Point 3: The labeling algorithm could be better described. This seems to be the main contribution of the authors.

Response 3: Thanks for your suggestion. We obtain detailed device information by active information collection using the IP address extracted from the packet and use it as the sample’s label. We have restructured this part and did a partial rewrite as follows:

For the sample labeling, we use information such as product type and device category, collected through the device information collection module, as labels. Specifically, we extract the IP address from the data packet, and actively collect information based on this IP address. Afterward, the packet undergoes data preprocessing and data sampling, and the information obtained before is used as the label of this sample. If the collected information is sufficient, the samples will be automatically labeled. Otherwise, they need to be manually labeled. After labeling, the samples will be used as the training input of the transformer model.

 

Point4: The summary needs to be expanded so that after reading this passage, the reader will immediately know your results and contributions.

Response 4: Thanks for your suggestion. We have rewritten the conclusion to make our results and contributions more clear as follows:

In this paper, we design IoT-Portrait, an automatic IoT device identification framework based on transformer. Compared with previous works, IoT-Portrait leverages an information acquisition scheme, combining both active and passive approaches to reduce the manual effort of labeling. Besides, IoT-Portrait uses a transformer neural network to mine potential features in the IoT device's traffic. For the problem of catastrophic forgetting, IoT-Portrait applies the class incremental learning method to retrain the model when new devices join the network. To the best of our knowledge, IoT-Portrait is the first work that applies the class incremental learning method to IoT device identification.

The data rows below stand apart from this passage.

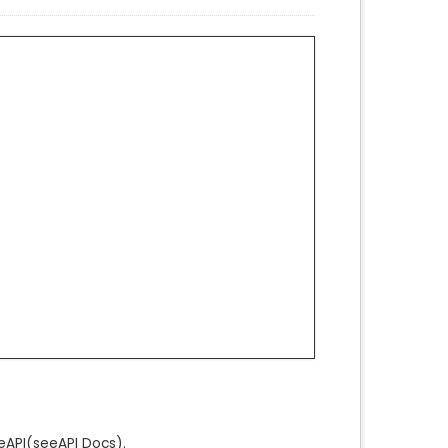
e
API
(see
API Docs
).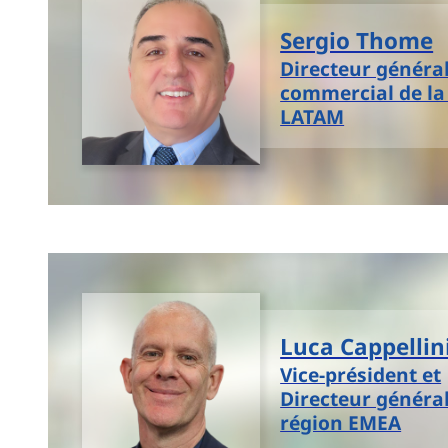
Sergio Thome
Directeur général
commercial de la
LATAM
Luca Cappellin
Vice-président et
Directeur général
région EMEA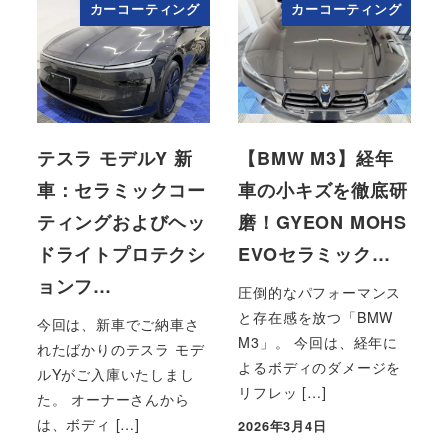
カーコーティング
カーコーティング
テスラ モデルY 新
【BMW M3】経年
車：セラミックコー
車の小キズを徹底研
ティングおよびヘッ
磨！GYEON MOHS
ドライトプロテクシ
EVOセラミック…
ョンフ…
圧倒的なパフォーマンス
と存在感を放つ「BMW
今回は、新車でご納車さ
M3」。 今回は、経年に
れたばかりのテスラ モデ
よるボディのダメージを
ルYがご入庫いたしまし
リフレッ […]
た。 オーナーさんから
は、ボディ […]
2026年3月4日
投稿日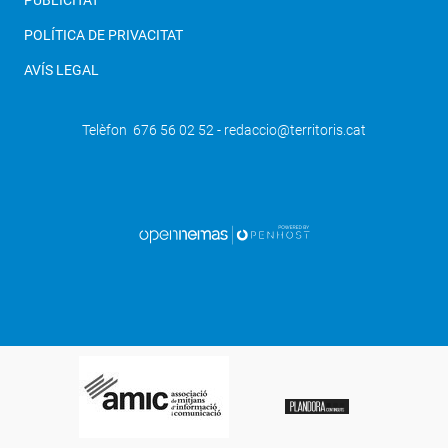
POLÍTICA DE PRIVACITAT
AVÍS LEGAL
Telèfon 676 56 02 52 - redaccio@territoris.cat
SEGÜENT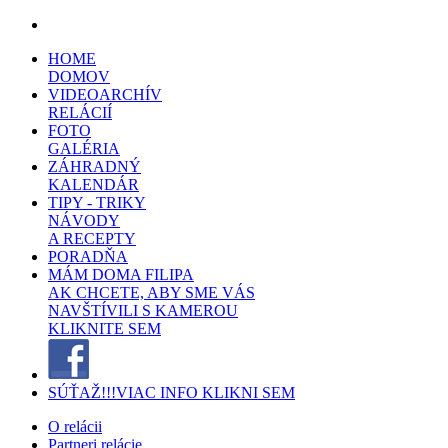
HOME
DOMOV
VIDEOARCHÍV
RELÁCIÍ
FOTO
GALÉRIA
ZÁHRADNÝ
KALENDÁR
TIPY - TRIKY
NÁVODY
A RECEPTY
PORADŇA
MÁM DOMA FILIPA
AK CHCETE, ABY SME VÁS
NAVŠTÍVILI S KAMEROU
KLIKNITE SEM
SÚŤAŽ!!!
VIAC INFO KLIKNI SEM
O relácii
Partneri relácie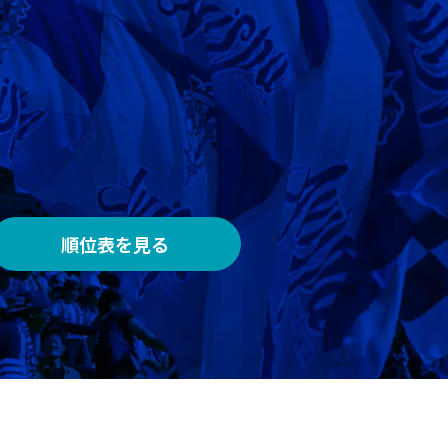
AWAY
メルカリスタジアム
順位表を見る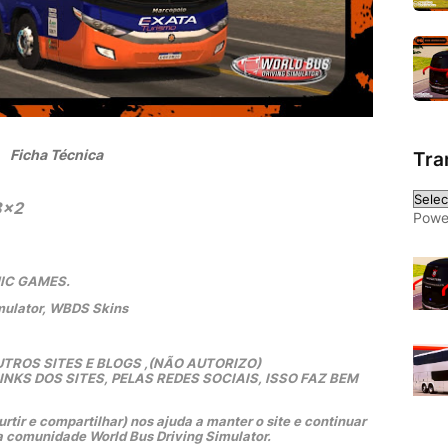
 Ficha Técnica 
Tra
8x2
Powe
MIC GAMES.
mulator, WBDS Skins
TROS SITES E BLOGS ,(NÃO AUTORIZO)
KS DOS SITES, PELAS REDES SOCIAIS, ISSO FAZ BEM 
rtir e compartilhar) nos ajuda a manter o site e continuar 
a comunidade World Bus Driving Simulator.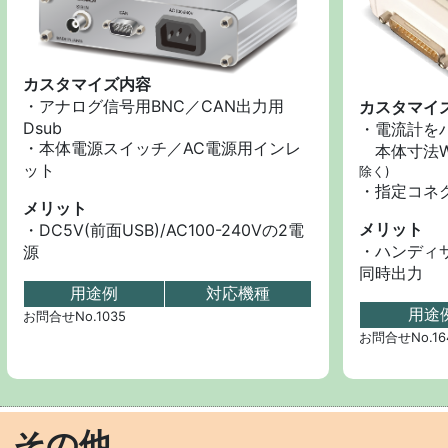
カスタマイズ内容
・アナログ信号用BNC／CAN出力用
カスタマイ
Dsub
・電流計を
・本体電源スイッチ／AC電源用インレ
本体寸法W9
ット
除く)
・指定コネ
メリット
メリット
・DC5V(前面USB)/AC100-240Vの2電
・ハンディ
源
同時出力
用途例
対応機種
用途
お問合せNo.1035
お問合せNo.16
その他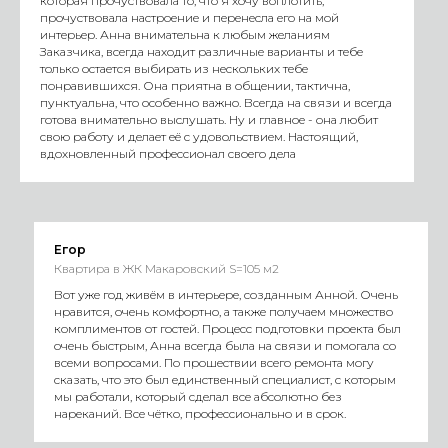
которая прочуствовала то, что я хочу воплотить,
прочуствовала настроение и перенесла его на мой
интерьер. Анна внимательна к любым желаниям
Заказчика, всегда находит различные варианты и тебе
только остается выбирать из нескольких тебе
понравившихся. Она приятна в общении, тактична,
пунктуальна, что особенно важно. Всегда на связи и всегда
готова внимательно выслушать. Ну и главное - она любит
свою работу и делает её с удовольствием. Настоящий,
вдохновленный профессионал своего дела
Егор
Квартира в ЖК Макаровский S=105 м2
Вот уже год живём в интерьере, созданным Анной. Очень
нравится, очень комфортно, а также получаем множество
комплиментов от гостей. Процесс подготовки проекта был
очень быстрым, Анна всегда была на связи и помогала со
всеми вопросами. По прошествии всего ремонта могу
сказать, что это был единственный специалист, с которым
мы работали, который сделал все абсолютно без
нареканий. Все чётко, профессионально и в срок.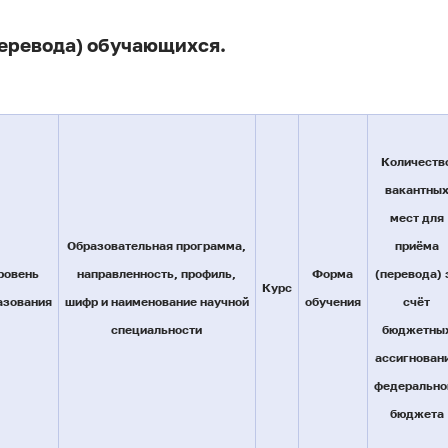
перевода) обучающихся.
Количеств
вакантны
мест для
Образовательная программа,
приёма
ровень
направленность, профиль,
Форма
(перевода) 
Курс
азования
шифр и наименование научной
обучения
счёт
специальности
бюджетны
ассигнован
федерально
бюджета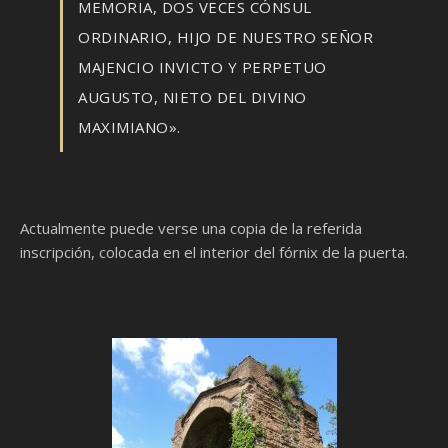
MEMORIA, DOS VECES CÓNSUL
ORDINARIO, HIJO DE NUESTRO SEÑOR
MAJENCIO INVICTO Y PERPETUO
AUGUSTO, NIETO DEL DIVINO
MAXIMIANO».
Actualmente puede verse una copia de la referida
inscripción, colocada en el interior del fórnix de la puerta.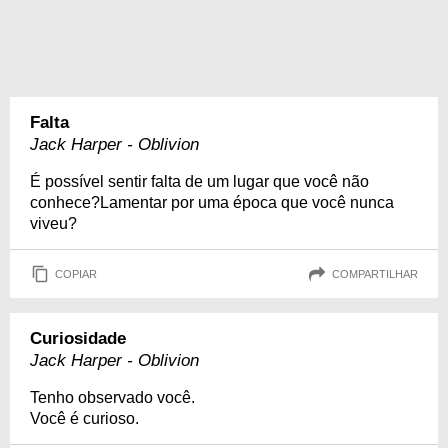
Falta
Jack Harper - Oblivion
É possível sentir falta de um lugar que você não
conhece?Lamentar por uma época que você nunca
viveu?
COPIAR
COMPARTILHAR
Curiosidade
Jack Harper - Oblivion
Tenho observado você.
Você é curioso.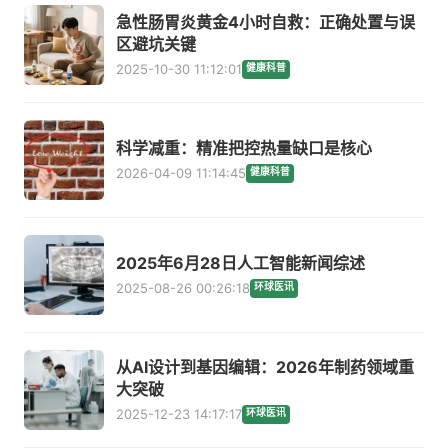
急性肠胃炎黄金4小时自救：正确处置与误
区避坑关键
2025-10-30 11:12:01
健康科普
科学减重：精准把控热量缺口是核心
2026-04-09 11:14:45
健康科普
2025年6月28日人工智能新闻综述
2025-08-26 00:26:18
环球医讯
从AI设计到基因编辑：2026年制药领域重
大突破
2025-12-23 14:17:17
环球医讯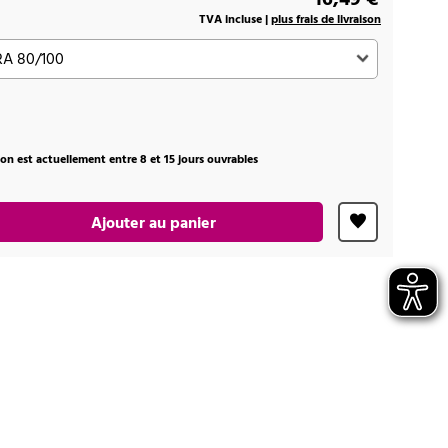
TVA incluse |
plus frais de livraison
ison est actuellement entre 8 et 15 jours ouvrables
Ajouter au panier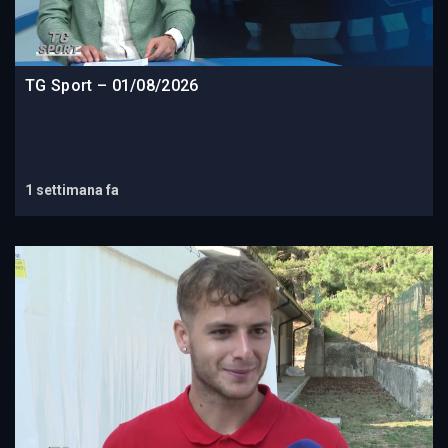
TG Sport – 01/08/2026
1 settimana fa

The experimental results show that IoT-Portrait achieves high accuracy for IoT device identification and is well resistant to catastrophic forgetting.

Our result shows that IoT devices can be well identified through traffic information, and also verifies the feasibility of class incremental learning in IoT device identification. We will do more research to overcome the interference of network fluctuations on IoT device identification and attempt more class incremental learning methods in the future.

 

Point 5: It is worth adding ideas for other further work, e.g. practical application.

Response 5: Thanks for your suggestion. We have added a new section to discuss about the drawbacks of our work and future works as follows:

6. Limitations and Future Works

Our identification model relies on a stable network. If a system error occurs or the network status fluctuates, the traffic behavior of the device will change, which will affect the effect of device identification. Considering that network traffic may show diversity in natural conditions, such as network jitter in a short time, strategies that adapt to the natural diversity of network traffic need to be investigated to ensure the effectiveness of the identification model. For example, we can average the traffic data over a certain time interval. In the future, we can make more attempts at feature engineering to solve this problem.

There are many studies on class incremental learning. In this paper, we only compare the effects of three main methods applied to our model. In addition, there are some methods to learn new knowledge by expanding the model structure or adjusting model parameters. There is not much research on class incremental learning for IoT device identification, and we can continue to experiment in this area in the future.

Author Response File: Author Response.pdf

Round 2

Reviewer 1 Report

The authors have considered all comments from the last round. It is therefore possible to publish this paper in its current form.

Author Response

Thank you very much for all your advice!